Véra (Mrs. Vladimir Nabokov): Portrait of a Marriage
Excerpts available in Zembla.
Entry converted from: https://www.libraries.psu.edu/nabokov/bibb.htm
At once a love story, a portrait of a marriage, and an answer to a riddle, Véra (Mrs. Vladimir Nabokov) explores a remarkable literary partnership—that of a woman who devoted her life to her husband’s art and a man who dedicated his works to his wife. Open a volume of Nabokov’s, and there is Véra on the dedication page, front and center. But search for her elsewhere, and the woman to whom the author of Lolita was married for fifty-two years, who carried on his correspondence in his name, fades from view.
In a beautifully limned portrait, Stacy Schiff has now restored her to life. Schiff follows Véra Nabokov from her affluent St.

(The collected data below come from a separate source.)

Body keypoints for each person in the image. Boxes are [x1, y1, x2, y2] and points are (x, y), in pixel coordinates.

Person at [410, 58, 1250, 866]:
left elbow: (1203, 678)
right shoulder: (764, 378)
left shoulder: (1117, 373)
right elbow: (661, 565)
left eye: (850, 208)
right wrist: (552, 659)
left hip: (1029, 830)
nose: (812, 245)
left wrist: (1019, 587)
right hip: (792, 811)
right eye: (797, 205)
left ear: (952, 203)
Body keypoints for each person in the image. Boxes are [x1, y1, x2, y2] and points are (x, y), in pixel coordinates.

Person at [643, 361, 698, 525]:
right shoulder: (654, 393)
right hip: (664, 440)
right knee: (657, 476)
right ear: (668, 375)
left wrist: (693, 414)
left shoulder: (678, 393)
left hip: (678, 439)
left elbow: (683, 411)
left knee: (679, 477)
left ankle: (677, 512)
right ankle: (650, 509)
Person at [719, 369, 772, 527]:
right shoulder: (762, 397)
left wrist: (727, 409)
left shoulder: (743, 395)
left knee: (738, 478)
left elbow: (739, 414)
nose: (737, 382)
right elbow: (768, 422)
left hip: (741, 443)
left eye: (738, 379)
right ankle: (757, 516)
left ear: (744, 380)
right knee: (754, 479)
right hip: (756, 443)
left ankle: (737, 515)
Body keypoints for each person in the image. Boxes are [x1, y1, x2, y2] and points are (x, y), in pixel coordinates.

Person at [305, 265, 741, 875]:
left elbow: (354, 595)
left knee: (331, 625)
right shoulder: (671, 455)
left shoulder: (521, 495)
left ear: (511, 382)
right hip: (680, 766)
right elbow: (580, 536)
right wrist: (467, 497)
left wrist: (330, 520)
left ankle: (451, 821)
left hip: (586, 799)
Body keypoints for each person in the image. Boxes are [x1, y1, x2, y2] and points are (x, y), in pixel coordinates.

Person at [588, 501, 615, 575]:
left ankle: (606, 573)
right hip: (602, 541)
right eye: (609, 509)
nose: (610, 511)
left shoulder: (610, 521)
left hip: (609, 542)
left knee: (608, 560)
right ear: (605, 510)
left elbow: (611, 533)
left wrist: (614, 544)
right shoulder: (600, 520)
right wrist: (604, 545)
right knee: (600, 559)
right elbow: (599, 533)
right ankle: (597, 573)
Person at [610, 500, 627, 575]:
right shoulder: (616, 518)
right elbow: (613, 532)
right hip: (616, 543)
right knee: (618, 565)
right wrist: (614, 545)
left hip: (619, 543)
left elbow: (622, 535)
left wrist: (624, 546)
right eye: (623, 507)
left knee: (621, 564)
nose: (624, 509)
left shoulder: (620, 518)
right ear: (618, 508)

Petersburg childhood, through the dramatic escape from Bolshevik Russia, to the streets of Weimar Berlin, where Véra makes a spectacular entrance into the life of her future husband, then a gifted but struggling writer of Russian verse. In the three decades that pass before he metamorphoses into the celebrated author of Lolita, Véra proves to be nothing less than his full creative partner. She had a need to do something great with her life. And as he made clear from the start, her husband had a very great need of her. Publishers, relatives, colleagues, agreed: “He would have been nowhere without her.” This Nabokov well realized, acutely so when the marriage nearly foundered in the late 1930s.
In Berlin until a hair-raisingly late 1938, Véra supported the family. At Cornell, she attended every one of her husband’s lectures, replacing him when he was sick. She drove the Oldsmobile in the back seat of which he composed Lolita; she was the woman who stayed in all of Humbert Humbert’s motel rooms. She plucked the manuscript of that novel from the flames to which its author attempted to sacrifice it, commanding, “We are keeping this.”
She proved no less steely when negotiating a publishing contract. She transcribed her memories of their son’s early days so that Nabokov could draw on them for Speak, Memory. She was at all times his first reader, his memory, his foil, his muse. She corrected his stories in German, his memoir in French, his poetry in Italian—and translated Pale Fire into Russian when in her eighties. Through it all, she proved a woman of uncanny wisdom, a conventional wife with a splendidly unconventional mind. Largely because of her, the hallmarks of Nabokov’s fiction—the doppelgängers, the impersonators, the Siamese twins, the mirror images, the distorted mirror images, the parodies of self—came to manifest themselves in the routine the couple developed for dealing with the world.
Drawing on a wealth of unpublished materials, including Vladimir’s diaries and his letters to Véra, Stacy Schiff paints a discerning portrait of an elusive couple. Hers is a startlingly different image of the great writer, remembered best for his pronouncements and posturing. And she gives center stage to the disarming woman who was so much at the heart of it all, whose influence came so much to bear on the literature. In a narrative that combines superb scholarship with elegant prose, she offers up the crucial, missing piece of the Nabokov story.